- **やること**: 下の本文で「(1)原則として継続して」で始まる段落を、主な中身を残して短い箇条書きに書き直してください。
═════ 読む本文
零売専門薬局に対しては「(法令や通知に)書かれていないからやってもいいというのは、薬剤師ではない」と断じていました。
2023年6月24日(定時総会演述)
「やみくもに零売を規制するかどうかという議論は本質を見誤った議論」
「必要以上の規制が設けられるような事態にならぬよう積極的に意見を主張していかなくてはならない」との考えを示しています。
「零売行為を拡大解釈し、専ら医療用医薬品の販売を主体とする、およそ薬局とは言い難い特殊な販売形態を取る薬局が散見されている」と指摘していました。
非処方箋医薬品を販売する場合における「やむを得ない場合」の例として以下の①、②のいずれも満たす場合が提案されました。
① 医師に処方され服用している医療用医薬品が不測の事態で患者の手元にない状況となり、かつ、診療を受けられない場合
② OTC医薬品で代用できない、もしくは、代用可能と考えられるOTC医薬品が容易に入手できない場合(例えば、当該薬局及び近隣の薬局等において在庫がない等)
(2)社会情勢の影響による物流の停滞・混乱や疾病の急激な流行拡大に伴う需要の急増等により保健衛生が脅かされる事態となり、薬局において医療用医薬品を適切に販売することが国民の身体・生命・健康の保護に必要である場合
○ 上記「やむを得ない場合」における販売に当たっては、次の要件を課すよう整理してはどうか。
(1)原則として継続して処方箋を応需する等、当該患者の状況を把握している薬局が販売すること(旅行先等通常利用している薬局の利用が難しい場合等の例外的な場合を除く。なお、例外的な場合に販売を行う薬局は、通常利用している薬局(必要となった医薬品を調剤した薬局)に連絡を取り、連携を図ること)。
(2)一時的に(反復・継続的に販売しない)、最小限度の量(事象発生時には休診日等で行けない、当該疾患で通常受診している医療機関に受診するまでの間に必要な分、最大で数日分等)に限り販売すること。
(3)適正な販売のために購入者の氏名、販売の状況等を記録すること。(1)の場合は受診している医療機関に情報提供すること。
上記のルールが現時点における「案」ですが、このルールが法令上明記されれば「零売薬局」は解体となるでしょう。
══════════
═════ 渡された記録
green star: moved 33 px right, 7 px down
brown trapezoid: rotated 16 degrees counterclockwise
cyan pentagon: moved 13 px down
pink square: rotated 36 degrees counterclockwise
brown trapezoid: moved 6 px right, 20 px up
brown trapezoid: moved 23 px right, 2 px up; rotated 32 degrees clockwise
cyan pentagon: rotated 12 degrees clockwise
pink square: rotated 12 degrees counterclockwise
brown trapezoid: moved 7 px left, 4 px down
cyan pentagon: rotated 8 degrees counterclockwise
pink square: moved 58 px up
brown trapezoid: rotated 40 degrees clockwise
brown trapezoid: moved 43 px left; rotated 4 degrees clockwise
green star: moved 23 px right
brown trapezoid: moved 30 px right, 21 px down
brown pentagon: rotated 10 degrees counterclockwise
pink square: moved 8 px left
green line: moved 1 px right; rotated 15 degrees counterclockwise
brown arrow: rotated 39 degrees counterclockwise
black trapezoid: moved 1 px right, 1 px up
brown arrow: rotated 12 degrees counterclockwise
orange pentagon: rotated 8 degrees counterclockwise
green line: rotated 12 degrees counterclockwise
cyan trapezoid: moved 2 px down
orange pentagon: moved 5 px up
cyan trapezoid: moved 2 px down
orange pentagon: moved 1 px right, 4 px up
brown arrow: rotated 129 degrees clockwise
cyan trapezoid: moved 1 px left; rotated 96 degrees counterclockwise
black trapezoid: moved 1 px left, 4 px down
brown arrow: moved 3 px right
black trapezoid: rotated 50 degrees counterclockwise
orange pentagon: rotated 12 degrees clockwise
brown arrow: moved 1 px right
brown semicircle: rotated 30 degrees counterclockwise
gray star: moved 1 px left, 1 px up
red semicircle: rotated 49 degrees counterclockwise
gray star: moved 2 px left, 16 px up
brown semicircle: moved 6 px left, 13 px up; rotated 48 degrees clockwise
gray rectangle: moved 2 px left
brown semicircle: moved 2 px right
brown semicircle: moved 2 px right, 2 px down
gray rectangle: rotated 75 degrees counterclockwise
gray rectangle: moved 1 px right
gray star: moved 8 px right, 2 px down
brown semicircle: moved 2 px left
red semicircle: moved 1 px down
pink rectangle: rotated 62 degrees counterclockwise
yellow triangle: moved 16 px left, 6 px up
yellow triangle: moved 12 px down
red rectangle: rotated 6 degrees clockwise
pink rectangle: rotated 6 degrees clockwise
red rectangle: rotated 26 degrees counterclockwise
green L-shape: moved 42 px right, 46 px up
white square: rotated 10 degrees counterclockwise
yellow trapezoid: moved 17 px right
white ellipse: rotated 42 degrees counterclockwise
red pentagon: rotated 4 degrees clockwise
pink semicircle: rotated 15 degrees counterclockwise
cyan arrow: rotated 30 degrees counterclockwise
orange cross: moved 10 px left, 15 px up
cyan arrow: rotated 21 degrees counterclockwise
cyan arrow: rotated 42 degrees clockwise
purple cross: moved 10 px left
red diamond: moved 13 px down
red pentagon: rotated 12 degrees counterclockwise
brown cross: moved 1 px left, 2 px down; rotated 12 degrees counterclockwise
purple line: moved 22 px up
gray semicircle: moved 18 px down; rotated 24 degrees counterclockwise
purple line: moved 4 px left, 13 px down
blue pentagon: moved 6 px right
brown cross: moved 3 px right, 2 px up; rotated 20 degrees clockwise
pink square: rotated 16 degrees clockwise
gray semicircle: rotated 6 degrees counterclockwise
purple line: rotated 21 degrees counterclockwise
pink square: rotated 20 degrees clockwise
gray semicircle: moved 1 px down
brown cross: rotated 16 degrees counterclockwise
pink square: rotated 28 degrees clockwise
══════════
- **答え**:
- 原則として、続けて処方箋を受けているなど、その患者の状況をわかっている薬局が売る。
- 例外は、旅行先などでいつもの薬局を使いにくい場合。
- 例外で売る薬局は、いつもの薬局(必要になった薬を調剤した薬局)に連絡して連携する。